Deleting Nodes by Value in a Linked List

A direct approach is to construct a new list containing only the nodes whoce values differ from the target. Traverse the original list, and when a node with a non-matching value is found, append it to the result. Care must be taken to terminate the new list properly.

typedef struct ListNode ListNode;

struct ListNode* removeElements(struct ListNode* head, int val) {
    ListNode *resultHead = NULL, *resultTail = NULL;
    ListNode *cursor = head;

    while (cursor) {
        if (cursor->val != val) {
            if (resultHead == NULL) {
                resultHead = resultTail = cursor;
            } else {
                resultTail->next = cursor;
                resultTail = cursor;
            }
        }
        cursor = cursor->next;
    }

    if (resultTail) {
        resultTail->next = NULL;
    }
    return resultHead;
}

In-Place Reversal of a Linked List

The pointer direction of each node is reversed so that the tail becomes the new head. Three cursors track the previous, current, and next nodes as the iteration porgresses.

typedef struct ListNode ListNode;

struct ListNode* reverseList(struct ListNode* head) {
    if (!head) return head;

    ListNode *prev = NULL, *curr = head, *next = curr->next;

    while (curr) {
        curr->next = prev;
        prev = curr;
        curr = next;
        if (next) {
            next = next->next;
        }
    }

    return prev;
}

Merging Two Sorted Lists

A dummy head simplifies the merging logic. The two input lists are compared element by element, and the smaller node is attached to the merged list. After one list is exhausted, the remaining node are linked directly.

typedef struct ListNode ListNode;

struct ListNode* mergeTwoLists(struct ListNode* list1, struct ListNode* list2) {
    if (!list1) return list2;
    if (!list2) return list1;

    ListNode dummy;
    ListNode *tail = &dummy;
    dummy.next = NULL;

    while (list1 && list2) {
        if (list1->val < list2->val) {
            tail->next = list1;
            list1 = list1->next;
        } else {
            tail->next = list2;
            list2 = list2->next;
        }
        tail = tail->next;
    }

    tail->next = list1 ? list1 : list2;
    return dummy.next;
}

Checking Palindromic Structure in a Linked List

A palindrome list reads identically forwards and backwards. By locating the midpoint with fast and slow pointers and reversing the second half, we can compare the halves directly. If any corresponding values mismatch, the list is not a palindrome.
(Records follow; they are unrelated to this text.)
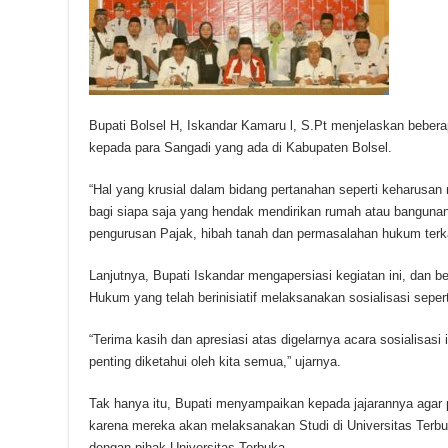
Bupati Bolsel H, Iskandar Kamaru l, S.Pt menjelaskan bebera
kepada para Sangadi yang ada di Kabupaten Bolsel.
“Hal yang krusial dalam bidang pertanahan seperti keharusa
bagi siapa saja yang hendak mendirikan rumah atau bangunan
pengurusan Pajak, hibah tanah dan permasalahan hukum terka
Lanjutnya, Bupati Iskandar mengapersiasi kegiatan ini, dan 
Hukum yang telah berinisiatif melaksanakan sosialisasi seperti
“Terima kasih dan apresiasi atas digelarnya acara sosialisasi
penting diketahui oleh kita semua,” ujarnya.
Tak hanya itu, Bupati menyampaikan kepada jajarannya agar p
karena mereka akan melaksanakan Studi di Universitas Terb
dengan pihak Universitas Terbuka.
typedef struct ListNode ListNode;

class PalindromeList {
public:
    ListNode* findMiddle(ListNode* head) {
        ListNode *fast = head, *slow = head;
        while (fast && fast->next) {
            fast = fast->next->next;
            slow = slow->next;
        }
        return slow;
    }

    ListNode* reverseSegment(ListNode* head) {
        ListNode *prev = NULL, *curr = head, *next = NULL;
        while (curr) {
            next = curr->next;
            curr->next = prev;
            prev = curr;
            curr = next;
        }
        return prev;
    }

    bool chkPalindrome(ListNode* A) {
        if (!A) return true;
        ListNode* mid = findMiddle(A);
        ListNode* rightReversed = reverseSegment(mid);
        ListNode* left = A;

        while (rightReversed) {
            if (left->val != rightReversed->val)
                return false;
            left = left->next;
            rightReversed = rightReversed->next;
        }
        return true;
    }
};